Now let's implement a complete RAG pipeline that uses metadata filtering and compare it with a standard RAG pipeline.

In [None]:
# Initialize the LLM
llm = ChatAnthropic(model="claude-3-sonnet-20240229", temperature=0)

# Define the RAG prompt
rag_prompt_template = """Answer the following question based on the provided context. If the context doesn't contain the necessary information, state that you don't know.

Context:
{context}

Question:
{question}

Answer:
"""

rag_prompt = PromptTemplate(
    template=rag_prompt_template,
    input_variables=["context", "question"]
)

In [None]:
def run_rag(query: str, use_metadata_filtering: bool = False) -> str:
    """Run the RAG pipeline with or without metadata filtering."""
    # Step 1: Retrieve relevant documents
    if use_metadata_filtering:
        # Extract metadata filter
        metadata_filter = extract_metadata_filter(query)
        # Retrieve with metadata filtering
        retrieved_docs = retrieve_with_metadata_filter(query, metadata_filter)
    else:
        # Regular retrieval without filtering
        retrieved_docs = vectordb.similarity_search(query=query, k=3)
    
    # Step 2: Prepare the context
    context = "\n\n".join([doc.page_content for doc in retrieved_docs])
    
    # Step 3: Generate the answer using the LLM
    chain = LLMChain(llm=llm, prompt=rag_prompt)
    response = chain.run(context=context, question=query)
    
    return response

In [None]:
# Test queries for comparison
test_query = "Did Engadget report a discount on the MacBook Air before The Verge published an article about Samsung Galaxy Buds?"

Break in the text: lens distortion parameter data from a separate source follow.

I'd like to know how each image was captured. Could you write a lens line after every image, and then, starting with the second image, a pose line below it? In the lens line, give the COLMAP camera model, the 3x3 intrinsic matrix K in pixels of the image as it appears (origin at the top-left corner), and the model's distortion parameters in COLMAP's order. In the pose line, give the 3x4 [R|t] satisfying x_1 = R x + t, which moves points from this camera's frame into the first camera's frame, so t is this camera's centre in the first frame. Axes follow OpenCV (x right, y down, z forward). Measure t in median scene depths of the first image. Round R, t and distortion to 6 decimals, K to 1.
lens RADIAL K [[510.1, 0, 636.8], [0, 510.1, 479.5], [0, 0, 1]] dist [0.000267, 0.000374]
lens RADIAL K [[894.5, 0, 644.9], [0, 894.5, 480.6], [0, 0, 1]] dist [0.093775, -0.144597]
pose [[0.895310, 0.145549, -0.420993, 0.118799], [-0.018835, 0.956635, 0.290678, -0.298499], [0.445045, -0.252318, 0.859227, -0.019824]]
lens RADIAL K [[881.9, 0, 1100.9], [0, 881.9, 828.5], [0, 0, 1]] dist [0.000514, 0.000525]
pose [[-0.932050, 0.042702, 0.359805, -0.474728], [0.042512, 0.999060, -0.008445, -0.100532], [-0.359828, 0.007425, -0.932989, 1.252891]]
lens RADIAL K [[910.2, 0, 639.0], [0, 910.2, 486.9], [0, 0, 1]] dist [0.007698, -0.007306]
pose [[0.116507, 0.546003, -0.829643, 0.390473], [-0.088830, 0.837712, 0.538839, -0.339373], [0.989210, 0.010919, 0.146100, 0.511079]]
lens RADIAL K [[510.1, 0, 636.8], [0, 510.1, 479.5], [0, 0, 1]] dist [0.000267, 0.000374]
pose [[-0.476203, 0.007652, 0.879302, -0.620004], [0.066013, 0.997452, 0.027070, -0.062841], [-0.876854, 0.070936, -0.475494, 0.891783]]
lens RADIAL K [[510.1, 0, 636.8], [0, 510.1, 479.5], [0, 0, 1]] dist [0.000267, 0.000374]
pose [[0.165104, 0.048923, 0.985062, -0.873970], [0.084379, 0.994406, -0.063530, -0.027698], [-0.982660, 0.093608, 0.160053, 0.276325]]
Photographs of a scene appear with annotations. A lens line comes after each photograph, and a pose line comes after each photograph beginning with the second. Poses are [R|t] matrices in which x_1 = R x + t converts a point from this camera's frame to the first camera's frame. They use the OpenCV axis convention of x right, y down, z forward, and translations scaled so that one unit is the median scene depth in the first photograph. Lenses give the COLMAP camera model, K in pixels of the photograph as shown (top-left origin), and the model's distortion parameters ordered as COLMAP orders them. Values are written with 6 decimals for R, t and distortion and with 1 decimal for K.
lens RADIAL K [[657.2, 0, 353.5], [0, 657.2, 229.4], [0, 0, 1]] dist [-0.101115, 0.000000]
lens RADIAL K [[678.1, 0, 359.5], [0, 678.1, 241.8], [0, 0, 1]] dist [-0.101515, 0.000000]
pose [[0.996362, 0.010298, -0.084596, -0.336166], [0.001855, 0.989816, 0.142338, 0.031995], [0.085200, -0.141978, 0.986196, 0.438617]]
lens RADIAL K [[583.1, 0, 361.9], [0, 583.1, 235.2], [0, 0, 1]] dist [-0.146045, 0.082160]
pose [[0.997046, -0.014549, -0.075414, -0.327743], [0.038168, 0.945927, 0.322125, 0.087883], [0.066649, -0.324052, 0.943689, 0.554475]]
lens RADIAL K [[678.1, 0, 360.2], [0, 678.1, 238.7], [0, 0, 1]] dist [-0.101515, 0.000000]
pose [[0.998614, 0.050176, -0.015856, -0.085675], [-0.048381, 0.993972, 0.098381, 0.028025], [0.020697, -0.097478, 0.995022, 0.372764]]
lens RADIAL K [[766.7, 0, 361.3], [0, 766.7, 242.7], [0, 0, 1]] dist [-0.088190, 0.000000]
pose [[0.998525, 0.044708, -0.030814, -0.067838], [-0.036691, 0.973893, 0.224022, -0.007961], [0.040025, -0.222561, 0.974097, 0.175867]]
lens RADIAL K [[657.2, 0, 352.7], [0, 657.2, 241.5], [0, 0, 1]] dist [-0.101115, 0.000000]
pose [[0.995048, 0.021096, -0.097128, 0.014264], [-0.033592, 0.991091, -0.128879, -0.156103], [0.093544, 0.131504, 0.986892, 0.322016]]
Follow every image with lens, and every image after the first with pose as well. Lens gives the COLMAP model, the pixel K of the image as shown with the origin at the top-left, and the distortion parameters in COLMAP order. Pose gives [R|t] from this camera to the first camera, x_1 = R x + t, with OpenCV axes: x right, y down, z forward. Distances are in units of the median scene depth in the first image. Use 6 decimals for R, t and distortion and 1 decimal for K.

# Run the regular RAG pipeline
print("Running regular RAG (without metadata filtering)...")
regular_rag_response = run_rag(test_query, use_metadata_filtering=False)

# Run the RAG pipeline with metadata filtering
print("\nRunning RAG with metadata filtering...")
filtered_rag_response = run_rag(test_query, use_metadata_filtering=True)

# Compare the responses
print("\n--- Regular RAG Response ---")
print(regular_rag_response)

print("\n--- Metadata-Filtered RAG Response ---")
print(filtered_rag_response)

## 8. Experiment with Different Queries

Let's test a few more queries to see how metadata filtering helps with different types of questions.

In [None]:
test_queries = [
    "What did Engadget and The Verge report about tech discounts recently?",
    "Did The New York Times discuss subscription price increases in March 2025?",
    "What products were on sale according to TechCrunch's discount roundup?"
]

for i, query in enumerate(test_queries):
    print(f"\n--- Query {i+1}: {query} ---")
    
    # With metadata filtering
    print("\nMetadata-Filtered RAG Response:")
    filtered_response = run_rag(query, use_metadata_filtering=True)
    print(filtered_response)
    
    # Without metadata filtering
    print("\nRegular RAG Response:")
    regular_response = run_rag(query, use_metadata_filtering=False)
    print(regular_response)
    
    print("\n" + "-"*80)

## 9. Conclusion

In this notebook, we've demonstrated how to implement and test metadata filtering in a RAG workflow. The key findings are:

1. Metadata filtering helps ensure that only documents from relevant sources are retrieved for multi-hop queries
2. LLM-based metadata extraction can automatically identify the relevant sources and dates from the query
3. The combination of semantic search and metadata filtering provides more accurate results than semantic search alone
4. This approach is particularly useful for questions that reference specific sources or time periods

This implementation is a simplified version of the Multi-Meta-RAG approach described in the paper. For production use, you might want to consider using a more sophisticated vector database like Neo4j (as used in the original implementation) and optimizing the metadata extraction prompt for your specific use case.